[start of PROVIDED PASSAGE]
Assignment:  Select a meeting associated with some project, team, or business function in which you are involved.  Before the meeting, create an agenda that meets the requirements discussed in
Productive Team Communication.   Attend or facilitate the meeting, and create minutes for the meeting.  Submit the documents to the instructor by email along with a short (2 paragraph maximum) assessment of the meeting facilitation.  Your assignment will be scored on the basis of

How to accomplish this:
  For more detailed information about the agenda and meeting minutes documents, refer to the Business Communication Website.  Don't neglect to provide a complete and reasoned analysis of the meeting.

Agenda:  Be particularly careful to indicate the purpose of each agenda item; this is a list of things to do in the meeting (e.g. decide, discuss, evaluate, etc.) not topics that will be covered in some unspecified way.  

Minutes: Meeting minutes should similarly document the decision, the substance of the discussion, or the assignment made.  This is not a list of the topics that were dealt with, but a record of how each was dealt with.   Most students will not be in a position to create the agenda or facilitate the meeting, but the agenda you submit should be a correctly prepared one.  .  Likewise, you should take your own complete and accurate minutes of the meeting, regardless of the documentation produced by the team's own facilitators.  


Analysis: The basic questions you should answer are, was this meeting conducted according to the principles discussed in 
Productive Team Communication? and, did that make a difference to the success of the meeting?  You might discover that the meeting did not go well because the agenda actually used was incomplete or inaccurate. You might realize that there was "more going on" that either the agenda or the minutes documented.  You might decide that the meeting accomplished its purpose (or some other important purpose) even though it was not run "by the book."  Whatever your decision, be sure to provide the specific analytical criteria as well as the evidence of the meeting's adherence to those criteria.



















Memo
Purpose: To practice the standard memo format typically used in a business organization.
[end of PROVIDED PASSAGE]
[start of MATERIAL]
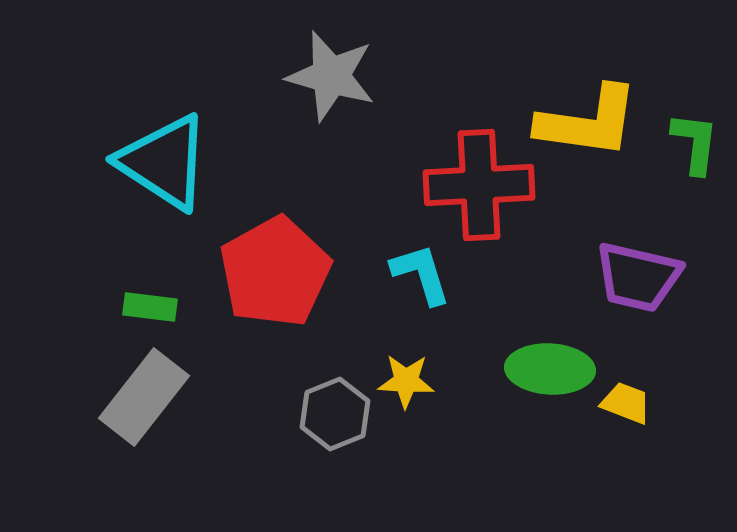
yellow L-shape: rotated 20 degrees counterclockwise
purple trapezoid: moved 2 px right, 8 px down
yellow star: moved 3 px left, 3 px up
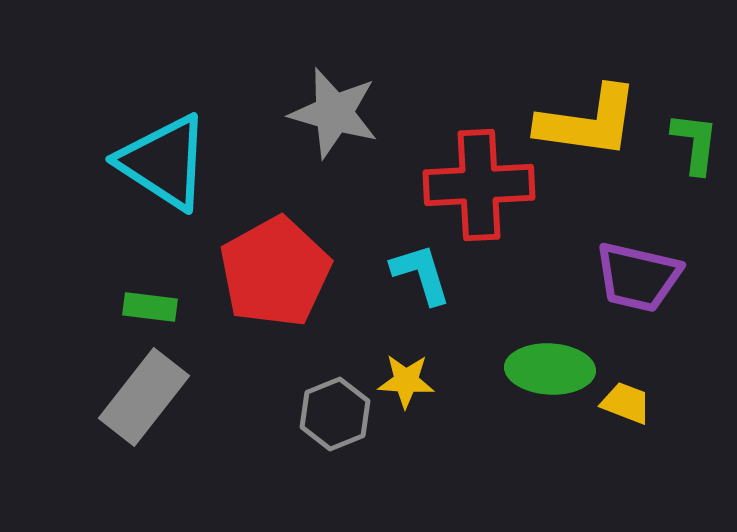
gray star: moved 3 px right, 37 px down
[end of MATERIAL]
- _EXERCISE INSTRUCTIONS_:
Please write what comes next in the course assignment text on meeting agendas and minutes, starting after its final line.

- _RESPONSE TO THIS TASK_:
Assignment:  Write a memo to a colleague, co-worker, or supervisor to summarize the proper procedure for some task or job responsibility.  If you are not presently working, you may select a task that is related to a student or community organization.  Send a copy to the instructor as an email attachment, properly noting that on the memo.  The memo will be scored on the basis of

How to accomplish: Follow the format carefully, structure the memo content carefully, and proofread carefully.  This is how you accomplish any business writing task.  As with playing the guitar, the principles are very simple, but the implementation can take years of practice.  If you are not already good at following directions, expressing your ideas clearly, and proofreading carefully, you can expect this project to take a whole lot of practice









Analytical Memo
Purpose: Practice creating decision-making communication that follows the standard analytical structure.
Assignment: Select any problem faced by a business or business person you know.  Analyze the problem, using any analytical framework that you have learned in a previous business course.   Write a memo (maximum of two pages) summarizing your analysis and conclusion, and send as an email attachment to your instructor. The memo will be scored with respect to

How to accomplish this:   Review the guidelines covered in Communicating to Decide. You might also find the structure review at the Business Communication website helpful.  Because this assignment is to write a memo, you should also be familiar with the format expectations of a memo, which are described at the Business Communication website.













Report
Purpose: To learn each element of the formal business report format, and to understand how it differs from an academic term paper.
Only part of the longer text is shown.